Merhaba sayın okurlar,
Gündemin yoğun olduğu bu günlerde, yönetilememenin ve siyasal egonun mağduru yine biz halk oluyoruz. 23 senenin tüm birikimiyle artık yönetimin patlak vermeye başladığını görüyoruz. Gün geçtikçe iktidarın yaptığı hareketler ve tavırlar, halka ve halkın iradesine adeta bir hakaret boyutuna gelmiş durumda. 23 yılın vermiş olduğu bir güç zehirlenmesiyle iktidar içerisinde birkaç kişinin kişisel egosu, halkın üzerinde tatmin ediliyor.
Cumhurbaşkanı’nın “Vatandaşlarımız gereğinden pahalı ürün satanları boykot etmeli” söylemleri, iktidar ortağı, sözünü yiyen kurt kendini unuttu ve düştü çocuk katilini çıkarma sevdasına.
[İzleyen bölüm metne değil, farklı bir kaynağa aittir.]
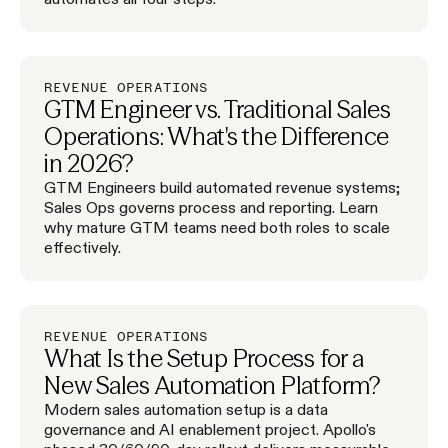
REVENUE OPERATIONS
GTM Engineer vs. Traditional Sales
Operations: What's the Difference
in 2026?
GTM Engineers build automated revenue systems;
Sales Ops governs process and reporting. Learn
why mature GTM teams need both roles to scale
effectively.
REVENUE OPERATIONS
What Is the Setup Process for a
New Sales Automation Platform?
Modern sales automation setup is a data
governance and AI enablement project. Apollo's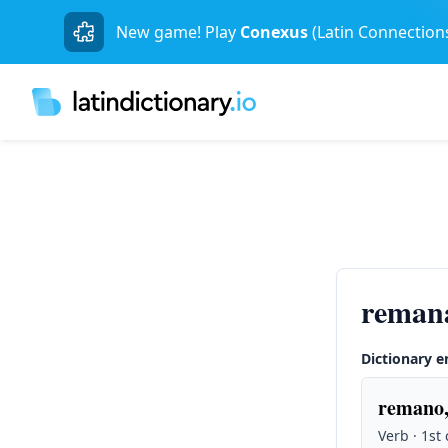
New game! Play
Conexus
(Latin Connection
remana
Dictionary e
remano,
Verb · 1st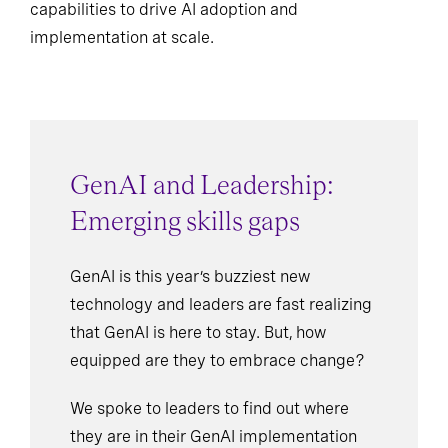
capabilities to drive AI adoption and
implementation at scale.
GenAI and Leadership:
Emerging skills gaps
GenAI is this year’s buzziest new
technology and leaders are fast realizing
that GenAI is here to stay. But, how
equipped are they to embrace change?
We spoke to leaders to find out where
they are in their GenAI implementation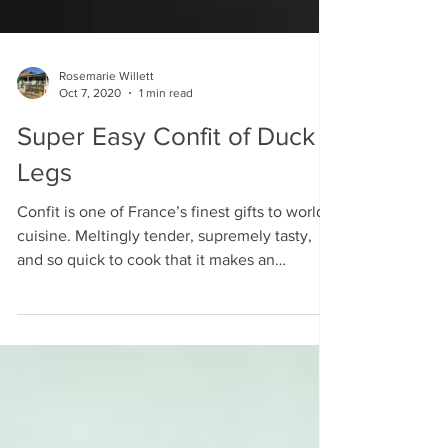
Rosemarie Willett
Oct 7, 2020
1 min read
Super Easy Confit of Duck
Legs
Confit is one of France’s finest gifts to world
cuisine. Meltingly tender, supremely tasty,
and so quick to cook that it makes an
instant...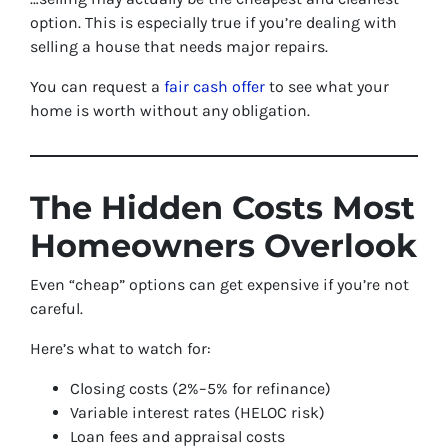
option. This is especially true if you’re dealing with
selling a house that needs major repairs.
You can request a
fair cash offer
to see what your
home is worth without any obligation.
The Hidden Costs Most
Homeowners Overlook
Even “cheap” options can get expensive if you’re not
careful.
Here’s what to watch for:
Closing costs (2%–5% for refinance)
Variable interest rates (HELOC risk)
Loan fees and appraisal costs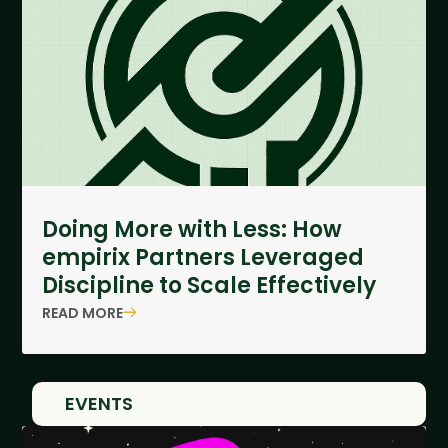
Doing More with Less: How
empirix Partners Leveraged
Discipline to Scale Effectively
READ MORE
EVENTS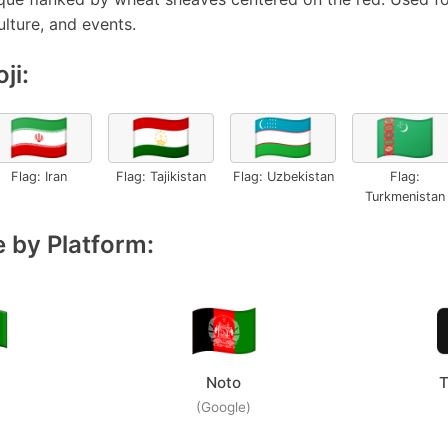
ulture, and events.
ji:
🇮🇷
🇹🇯
🇺🇿
🇹🇲
Flag: Iran
Flag: Tajikistan
Flag: Uzbekistan
Flag:
Turkmenistan
 by Platform:
Noto
T
(Google)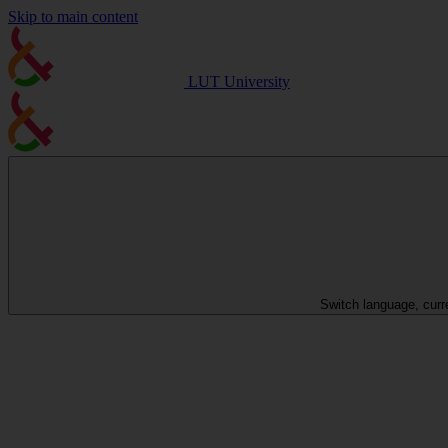
Skip to main content
LUT University
Switch language, curr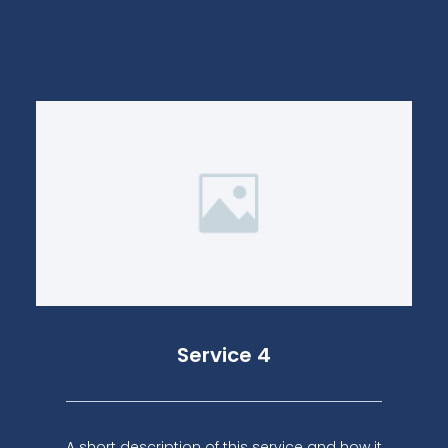
Service 4
A short description of this service and how it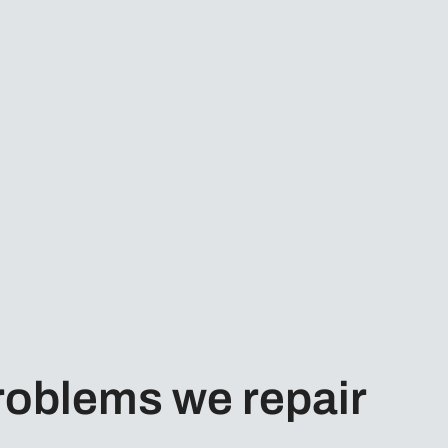
oblems we repair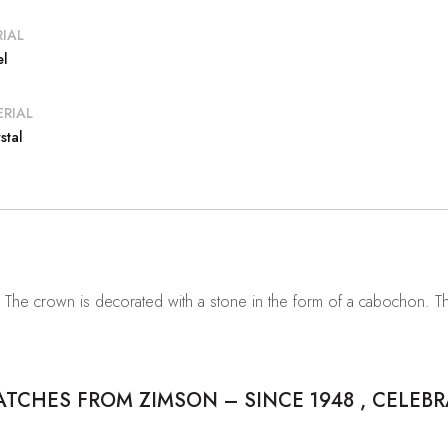
IAL
el
RIAL
stal
. The crown is decorated with a stone in the form of a cabochon. 
CHES FROM ZIMSON – SINCE 1948 , CELEBR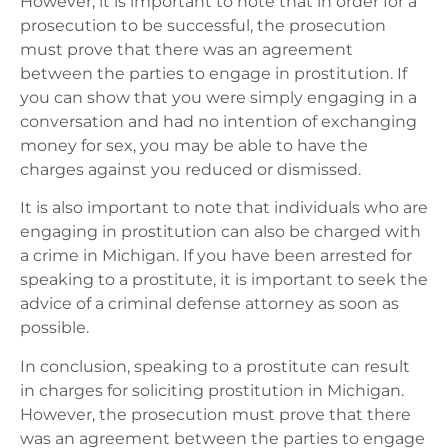
However, it is important to note that in order for a
prosecution to be successful, the prosecution
must prove that there was an agreement
between the parties to engage in prostitution. If
you can show that you were simply engaging in a
conversation and had no intention of exchanging
money for sex, you may be able to have the
charges against you reduced or dismissed.
It is also important to note that individuals who are
engaging in prostitution can also be charged with
a crime in Michigan. If you have been arrested for
speaking to a prostitute, it is important to seek the
advice of a criminal defense attorney as soon as
possible.
In conclusion, speaking to a prostitute can result
in charges for soliciting prostitution in Michigan.
However, the prosecution must prove that there
was an agreement between the parties to engage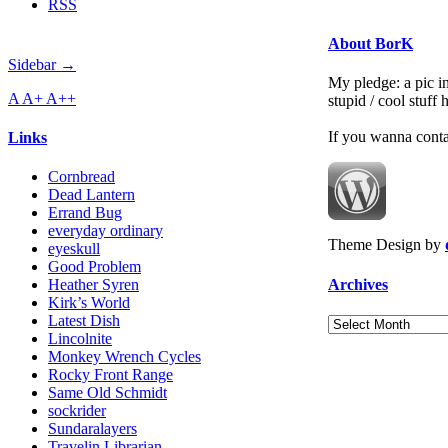
RSS
About BorK
Sidebar →
My pledge: a pic in
A
A+
A++
stupid / cool stuff
If you wanna cont
Links
Cornbread
Dead Lantern
Errand Bug
everyday ordinary
Theme Design by
eyeskull
Good Problem
Archives
Heather Syren
Kirk’s World
Latest Dish
Archives
Lincolnite
Monkey Wrench Cycles
Rocky Front Range
Same Old Schmidt
sockrider
Sundaralayers
Travelin Librarian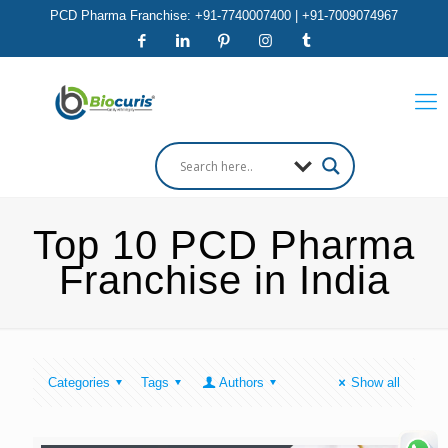
PCD Pharma Franchise: +91-7740007400 | +91-7009074967
Top 10 PCD Pharma
Franchise in India
Categories
Tags
Authors
Show all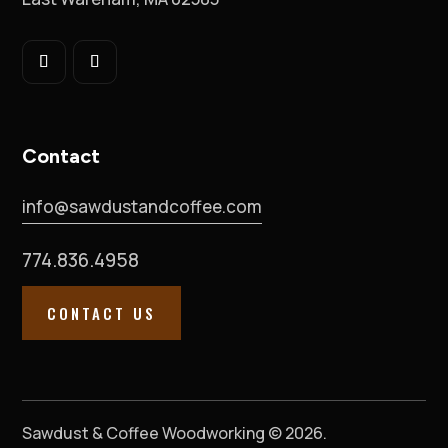
Contact
info@sawdustandcoffee.com
774.836.4958
CONTACT US
Sawdust & Coffee Woodworking © 2026.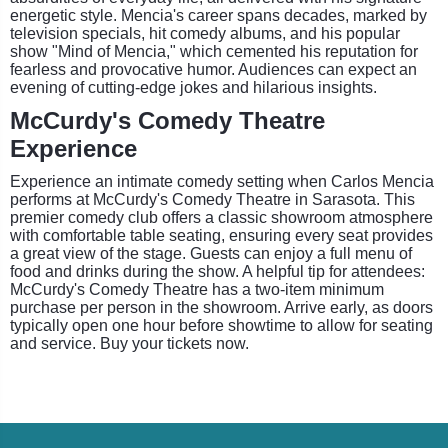
energetic style. Mencia's career spans decades, marked by
television specials, hit comedy albums, and his popular
show "Mind of Mencia," which cemented his reputation for
fearless and provocative humor. Audiences can expect an
evening of cutting-edge jokes and hilarious insights.
McCurdy's Comedy Theatre
Experience
Experience an intimate comedy setting when Carlos Mencia
performs at McCurdy's Comedy Theatre in Sarasota. This
premier comedy club offers a classic showroom atmosphere
with comfortable table seating, ensuring every seat provides
a great view of the stage. Guests can enjoy a full menu of
food and drinks during the show. A helpful tip for attendees:
McCurdy's Comedy Theatre has a two-item minimum
purchase per person in the showroom. Arrive early, as doors
typically open one hour before showtime to allow for seating
and service. Buy your tickets now.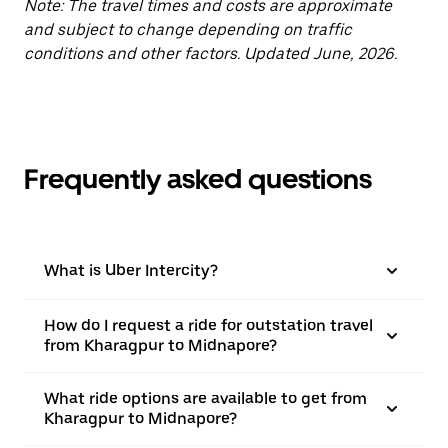
Note: The travel times and costs are approximate
and subject to change depending on traffic
conditions and other factors. Updated June, 2026.
Frequently asked questions
What is Uber Intercity?
How do I request a ride for outstation travel
from Kharagpur to Midnapore?
What ride options are available to get from
Kharagpur to Midnapore?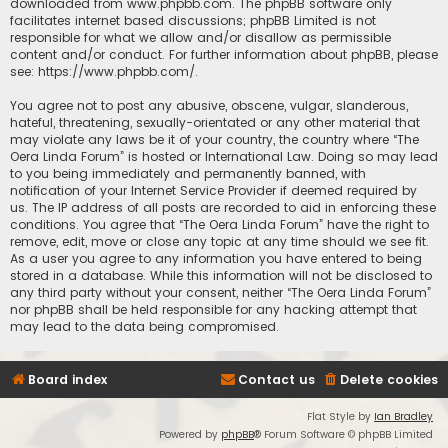
downloaded from
www.phpbb.com
. The phpBB software only
facilitates internet based discussions; phpBB Limited is not
responsible for what we allow and/or disallow as permissible
content and/or conduct. For further information about phpBB, please
see:
https://www.phpbb.com/
.
You agree not to post any abusive, obscene, vulgar, slanderous,
hateful, threatening, sexually-orientated or any other material that
may violate any laws be it of your country, the country where “The
Oera Linda Forum” is hosted or International Law. Doing so may lead
to you being immediately and permanently banned, with
notification of your Internet Service Provider if deemed required by
us. The IP address of all posts are recorded to aid in enforcing these
conditions. You agree that “The Oera Linda Forum” have the right to
remove, edit, move or close any topic at any time should we see fit.
As a user you agree to any information you have entered to being
stored in a database. While this information will not be disclosed to
any third party without your consent, neither “The Oera Linda Forum”
nor phpBB shall be held responsible for any hacking attempt that
may lead to the data being compromised.
Board index
Contact us
Delete cookies
Flat Style by
Ian Bradley
Powered by
phpBB
® Forum Software © phpBB Limited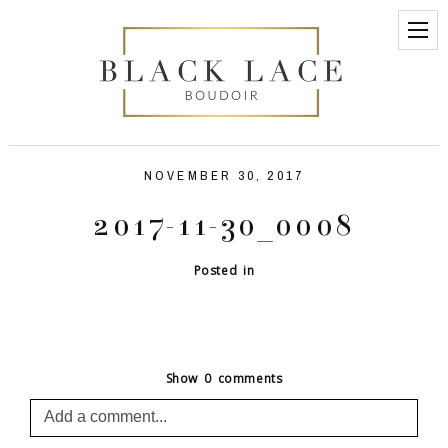
NOVEMBER 30, 2017
2017-11-30_0008
Posted in
Show
0 comments
Add a comment...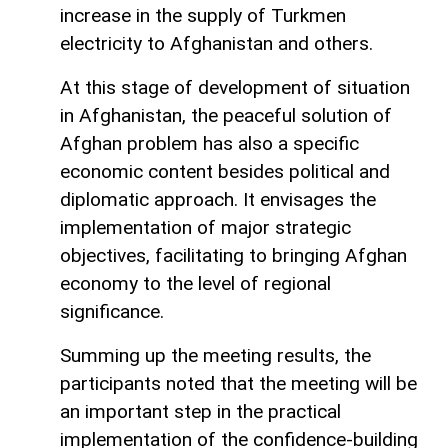
increase in the supply of Turkmen
electricity to Afghanistan and others.
At this stage of development of situation
in Afghanistan, the peaceful solution of
Afghan problem has also a specific
economic content besides political and
diplomatic approach. It envisages the
implementation of major strategic
objectives, facilitating to bringing Afghan
economy to the level of regional
significance.
Summing up the meeting results, the
participants noted that the meeting will be
an important step in the practical
implementation of the confidence-building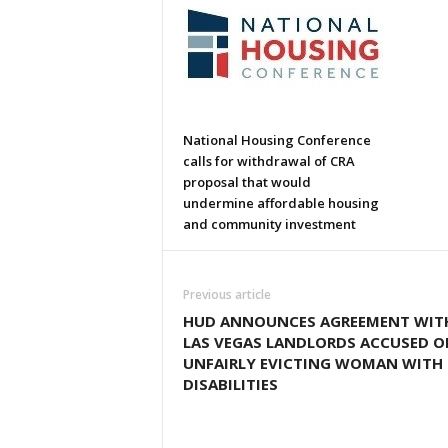
National Housing Conference
calls for withdrawal of CRA
proposal that would
undermine affordable housing
and community investment
Previous article
HUD ANNOUNCES AGREEMENT WIT
LAS VEGAS LANDLORDS ACCUSED O
UNFAIRLY EVICTING WOMAN WITH
DISABILITIES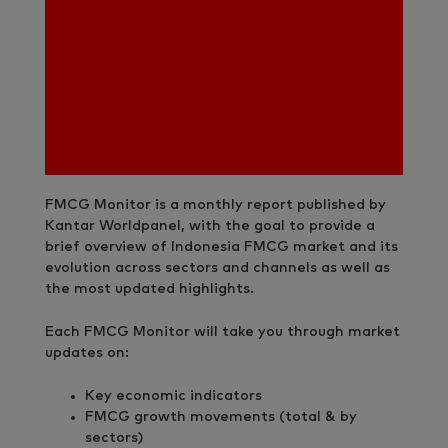
FMCG Monitor is a monthly report published by
Kantar Worldpanel, with the goal to provide a
brief overview of Indonesia FMCG market and its
evolution across sectors and channels as well as
the most updated highlights.
Each FMCG Monitor will take you through market
updates on:
Key economic indicators
FMCG growth movements (total & by
sectors)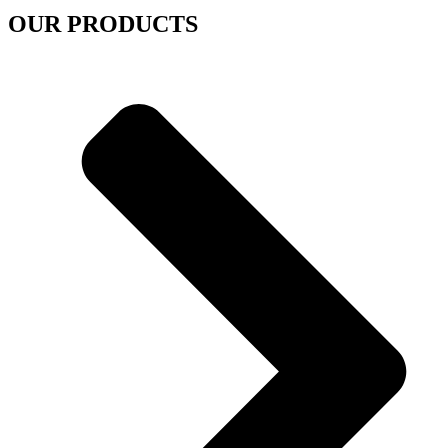
OUR PRODUCTS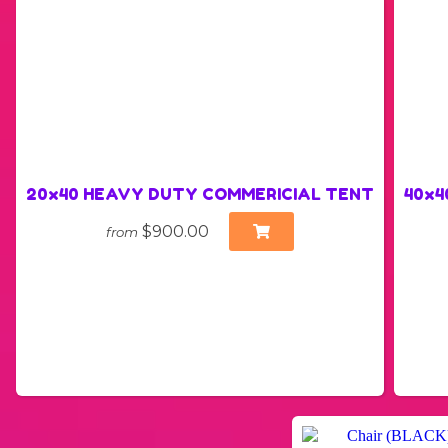
20x40 HEAVY DUTY COMMERICIAL TENT
40x40
$900.00
from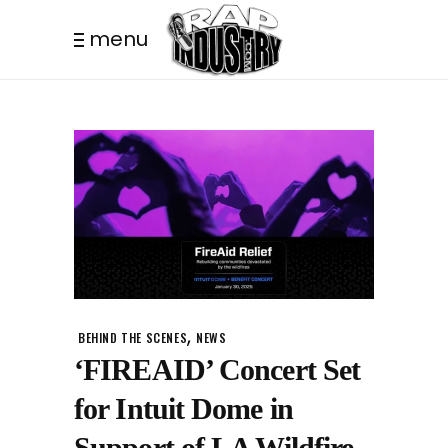
menu
,
BEHIND THE SCENES
NEWS
‘FIREAID’ Concert Set
for Intuit Dome in
Support of LA Wildfire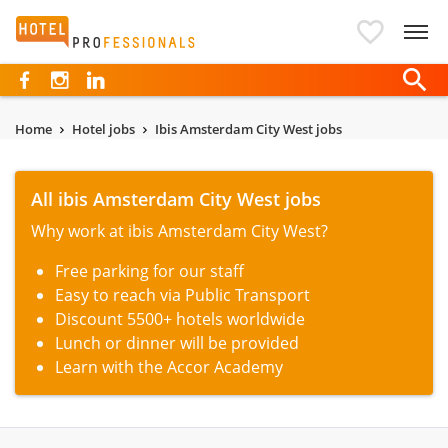
Hotelprofessionals
Home
Hotel jobs
Ibis Amsterdam City West jobs
All ibis Amsterdam City West jobs
Why work at ibis Amsterdam City West?
Free parking for our staff
Easy to reach via Public Transport
Discount 5500+ hotels worldwide
Lunch or dinner will be provided
Learn with the Accor Academy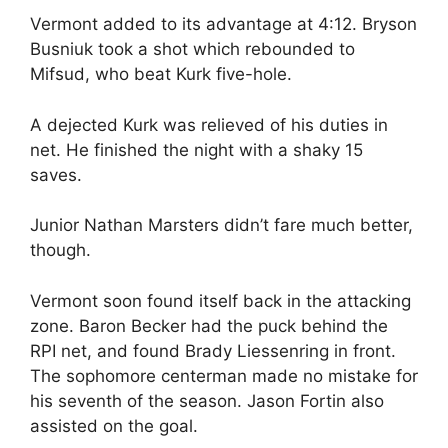
Vermont added to its advantage at 4:12. Bryson
Busniuk took a shot which rebounded to
Mifsud, who beat Kurk five-hole.
A dejected Kurk was relieved of his duties in
net. He finished the night with a shaky 15
saves.
Junior Nathan Marsters didn’t fare much better,
though.
Vermont soon found itself back in the attacking
zone. Baron Becker had the puck behind the
RPI net, and found Brady Liessenring in front.
The sophomore centerman made no mistake for
his seventh of the season. Jason Fortin also
assisted on the goal.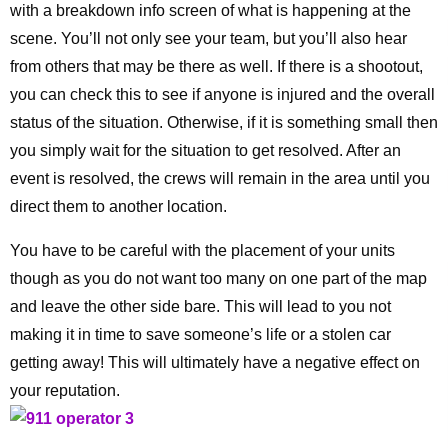
with a breakdown info screen of what is happening at the
scene. You’ll not only see your team, but you’ll also hear
from others that may be there as well. If there is a shootout,
you can check this to see if anyone is injured and the overall
status of the situation. Otherwise, if it is something small then
you simply wait for the situation to get resolved. After an
event is resolved, the crews will remain in the area until you
direct them to another location.
You have to be careful with the placement of your units
though as you do not want too many on one part of the map
and leave the other side bare. This will lead to you not
making it in time to save someone’s life or a stolen car
getting away! This will ultimately have a negative effect on
your reputation.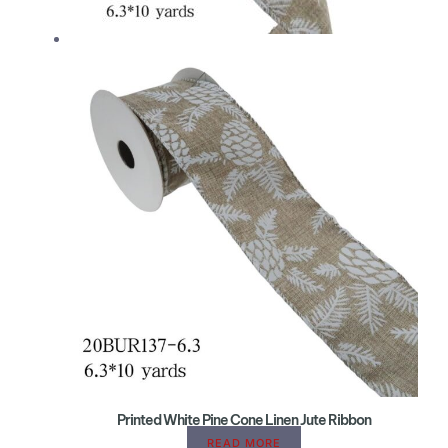
Printed White Pine Cone Linen Jute Ribbon
READ MORE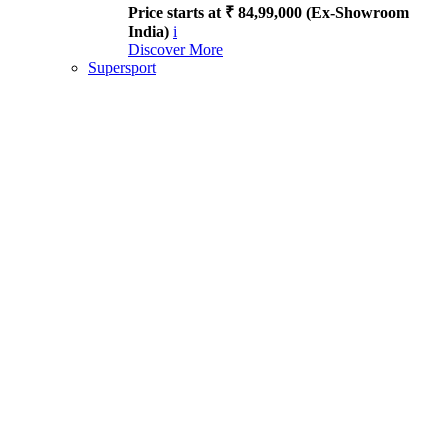
Price starts at ₹ 84,99,000 (Ex-Showroom
India)
i
Discover More
Supersport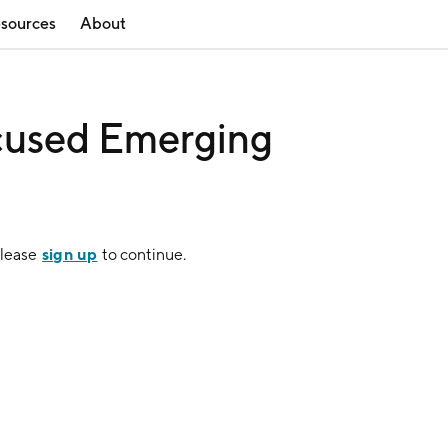
sources
About
ocused Emerging
sign up
Please
to continue.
Size bir tarih dersi vereyim de kafanız berraklaşsın.
Ancak öncelikle, araya bir konu sokuşturmasam içim rahat etmezdi. Soracaksınız, her yazında İzmir’den mi bahsedeceksin? Söz veriyorum ciddi bir durum olmadığı sürece artık İzmir konusu açmayacağım. Bu son olacak.
Bugün öğrendim İzmir’de CHP gençlik kollarında ‘sosyal medya’ krizi olmuş. Eski bir ilçe gençlik kolları başkanını zamanında eleştirmiştim. Ancak dünkü paylaşımına da katılmadan geçemeyeceğim. Hakkını vermek gerekir. Buraya bir not düşüyorum. Cumhuriyet Halk Partisi’nin tarihini hiç okudunuz mu? Kurucu değerlerinden, parti kültüründen ve bu uğurda ödenen bedellerden haberdar mısınız? Bu parti, gençlik kolları tarihinde büyük izler bırakmış bir geleneğe sahip. Peki, bugün bu gelenek nasıl bir noktada? Şu an yaşananlar, bu tarihe ve değerlere yakışıyor mu? Ne yazık ki, yakışmıyor.
Anti-demokratik uygulamalar, bu partinin gençlik kollarına asla yakışmaz. Kanlarını satarak Bülent Ecevit’i tarihi bir konuşma yaptığı çalıştaya getiren gençlik kollarının ruhuna hiç uymaz. Bu duruma nasıl geldik? Düşünün, geçtiğimiz aylarda İzmir’de bir gençlik kolları kongresi gerçekleştirildi. Bu kongrede iki aday yarıştı. Sonuç olarak, Karşıyaka’dan bir il başkanı seçildi. Tıpkı geçtiğimiz dönemlerde olduğu gibi. Peki, bu değişim örgütte neyi değiştirdi? Açıkça söylemek gerekirse, hiçbir şeyi. Aksine, işler daha kötüye gidiyor. Önceki başkan Kotan döneminde, 30 ilçenin 27’sinde seçimle gelen başkanlar görevden alındı ve yerlerine atamalar yapıldı. Üstelik, görevden alınan başkanlardan biri Kotan’ın kendi evinden bir isimdi. Devrim, önce kendi evlatlarını yer. Böyle mi bir şeydi?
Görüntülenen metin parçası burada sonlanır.